Food For Thought
Food For Thought
Don’t Panic It’s Organic
Choosing organic food we are buying much more than just food grown naturally and without pesticides. In organic farming systems, food production is viewed not as only the supplying of a commodity, but as a holistic enterprise. Where sustainability and health are interlinked and wholesome food can only be produced on healthy soils and from animals reared on a natural diet.
Choosing organic food is not only about our wellbeing, as far as what we put on our table and into out tummies. The knock on effects of intensive non organic farming is wide ranging. The artificial fertilisers are expensive and do not improve the soil, which gradually becomes impoverished, not to mention the extensive use of insecticides which can cause allergies and contribute to creating a “chemical cocktail” in our bodies. Organic farmers do not use artificial fertilisers and pesticides. Instead soil fertility is maintained by crop rotation, compost and animal manures.

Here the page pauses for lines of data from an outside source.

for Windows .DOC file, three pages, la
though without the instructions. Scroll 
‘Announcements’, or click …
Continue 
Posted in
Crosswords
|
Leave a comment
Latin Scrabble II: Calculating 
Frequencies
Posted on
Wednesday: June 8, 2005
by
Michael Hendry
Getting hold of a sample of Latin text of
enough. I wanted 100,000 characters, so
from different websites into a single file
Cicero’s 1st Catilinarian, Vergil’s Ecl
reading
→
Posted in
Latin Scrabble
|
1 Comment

The major source of Nitrogen applied to crops as a soul fertiliser for boosting growth take the form of nitrate compounds which are highly soluble. This means any excess not taken up by the plants leaches into the surrounding water supply. Water companies in the UK spend in excess of 11 million euros a year in dealing with it. As far back as 1996 the UK government was spending 14 million pounds of tax money on Nitrate control per year, now the costs are sky high. Often, non-organically produced food can seem relatively cheap, in comparison, but in effect we are subsidising the farmers profit with high water charges , rates and taxation. Counting the real cost to health and the environment is far more difficult to calculate, but substantial. As organic farmers do not use artificial fertiliser or pesticide it is inevitably labour intensive, but they only receive a fraction of the available grants and farm subsidies from the EU or government (PAC).
Industrial agriculture and modern farming practices enable food to be produced more cheaply but, the hidden costs that are not apparent when we pay for our groceries at the till are astronomic.

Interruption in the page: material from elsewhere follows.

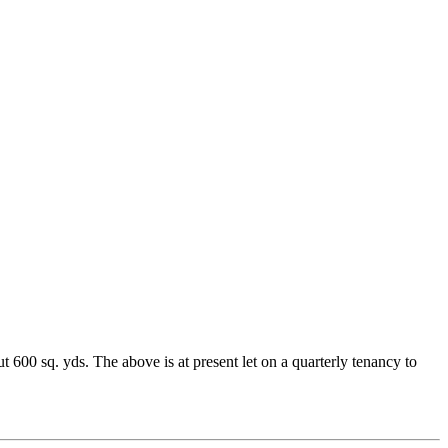
 600 sq. yds. The above is at present let on a quarterly tenancy to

Globally, one of our worst offenders for intensive production and an environmental “Bad Boy” is the Fast Food providers, who own the whole process of growing, production, packing and distribution and are the worlds largest retailers. We have to look at the American experience to really see the enormous effect on the population. Americans now spend more money on fast food than on higher education, personal computers or new cars!
In moderation the odd hamburger, will of course, not kill us, but they are dangerous in excess, because in addition to being addictive, fast foods are high in energy, but low in essential vitamins and other nutrients. Health problems such as obesity, heart disease and diabetes are common and pregnant women also increase the risk of their children developing hypertension. Ask any teacher and they will confirm that kids are increasingly far more restless, difficult, and unruly, even those from functional families. There is evidence that the effects of poor nutrition and the worrying symptoms of excessive fast food consumption are transferred to babies from their mothers in the womb. Children in America often eat fast food, either in the high street, at home as a TV dinner or as a take away 4 or even 5 times a week. Low income groups, single parents and young people often eat a lot more, sometimes 2 or 3 times a day.
Over 3.5 million fast food workers are by far the largest group of minimum waged earners in the USA. The only other workers who constantly earn a lower hourly wage are migrant, non organic farm workers, often producing the ingredients for “Mc Terribles” on enormous “Mc Farms”.
A huge 90% of all money spent on food in America is spent on industrialised fast food! Research shows that in the long term, this food, eaten regularly can precipitate ailments such as, heart disease, inflammatory bowl disorders and kidney damage. The American Food Administration will not protect consumers in many cases because “Flavour” companies are not required to disclose the ingredients of their additives and flavour compounds, as they are “secret”. They often contain more ingredients than the taste being attributed. For example the ubiquitous phrase “artificial strawberry flavour” gives little hint of the chemical wizardry and manufacturing skill that can make highly processed food taste like a strawberry. Some strawberry milk shakes actually have no milk or strawberries in them at all.
Common sense says that meat produced from animals that receive a natural diet and graze organic pastures, that are not stressed nor constantly dosed with antibiotics, has to be better for us. The broiler chicken is one of the most industrialised foods and sits in tiny cages for 6 months, always eating, under constant medication and growth hormones. Try an organic chick next time, even if it’s a bit dearer, it will not taste of fish, will not have had 5% of its weight injected into it and will not have been decombed or debeaked from a young age.
The non organic chicken is more than just water retentive ; it really has its own very sad story. Although the little bird has not been able to move in life, in death it could have been flown thousands of miles from Thailand or China. It is not unknown for chickens to be farmed here in Spain, and with a little hunting around we can find organic chicks, free range and as far as we can tell, happier. Battery eggs cost 6 times more energy to produce than they produce in food value, eggs from organic chicks, normally eat maize and have deep yellow yokes and taste great.